All jurisdictions in Australia have mental health laws which govern the treatment of persons with psychosocial disability. However, there is no uniformity in mental health legislation across Australia, and in many respects they breach, are inconsistent with or fail to fulfil obligations under CRPD. As a result, mental health laws do not adequately protect the right to liberty and security of people with psychosocial disability. (See also Articles 12, 15 and 17)

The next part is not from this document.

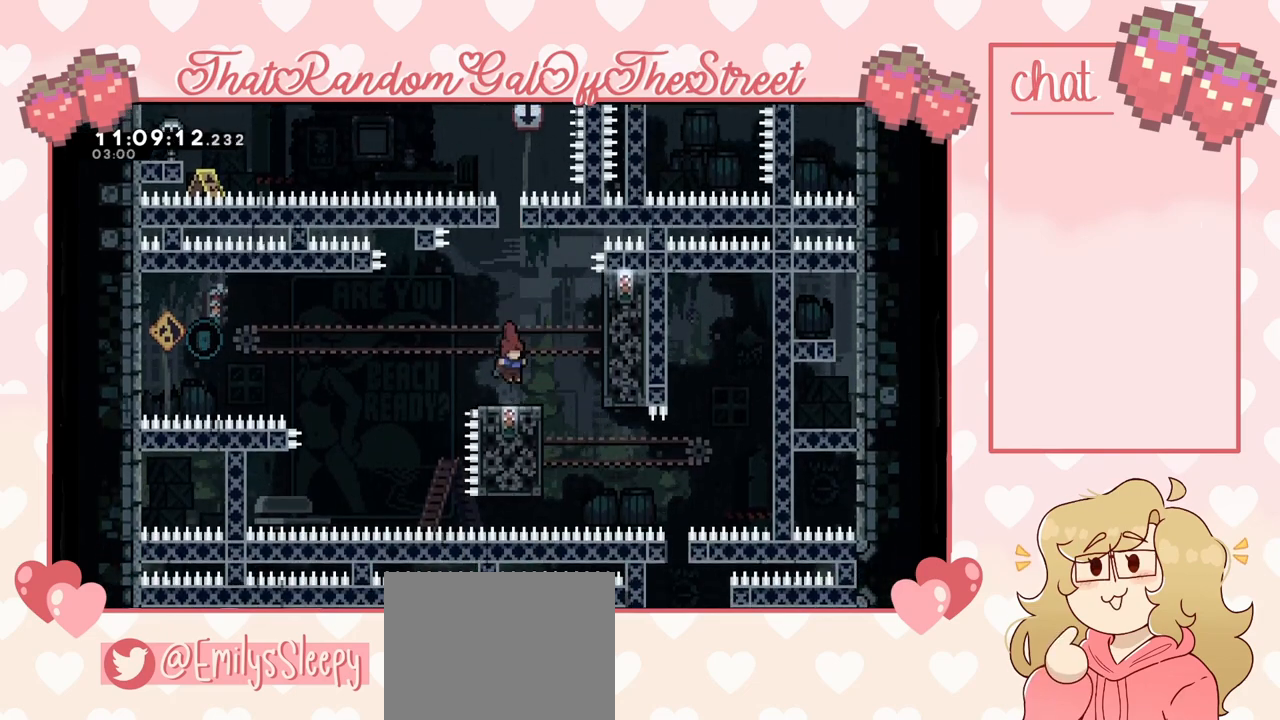
{"buttons": ["L2"], "left_stick": "center", "right_stick": "center", "events": [[100, "A", "down"], [267, "A", "up"], [300, "L2", "down"], [367, "left_stick", "center"]]}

Mental health tribunals play a vital part in influencing the extent to which people with psychosocial disability are deprived of their liberty and security. Some of the broad issues relating to tribunals include:
inadequate preparation of reports, documents and professional assessments and advice leading up to a hearing;164
resource pressures leading to shortened hearings, use of video link and cramped or stressful settings used for hearings165 — for example, a study of 25 hearings in Victoria indicated that 36 percent of hearings took less than 10 minutes and 60 percent took less than 15 minutes;166
a lack of knowledge by the person of the right to access information, independent advocacy support and legal representation, and the right to lodge an appeal in respect to involuntary status;168
a lack of sufficient discharge planning in place for people who have been subject to a detention order; and
a failure to strictly and explicitly limit the circumstances under which voluntary treatment can be made involuntary — for example, the voluntary status of a person can be changed to involuntary merely on the basis that the person is refusing a course of treatment or failing to comply with the instructions of a medical practitioner.169
Case Study
A man voluntarily admitted himself to a hospital’s psychiatric inpatient unit. At no time was the man given information regarding his rights as a voluntary patient, and there was a failure to provide him with services for his pre-existing diabetes. The man became concerned that his ‘treatment’ involved only medication and not a referral to a social worker, psychologist, or community counselling service, despite the psychiatrist recommending this. Although the issue was raised with hospital staff, no action was taken. The man notified staff of his intention to discharge himself (which was within his rights as a voluntary patient), however he was warned his status would be changed to ‘involuntary’ should he attempt to discharge himself. The man then attempted to leave the ward, and was subsequently reclassified as an involuntary patient and put into seclusion for 6½ hours, and stripped of his clothing. The man was not provided with an explanation of his change of patient status to involuntary or the reason for being placed in seclusion. Due to his experience in involuntary seclusion, the man continues to experience emotional and physical symptoms, including chronic depression.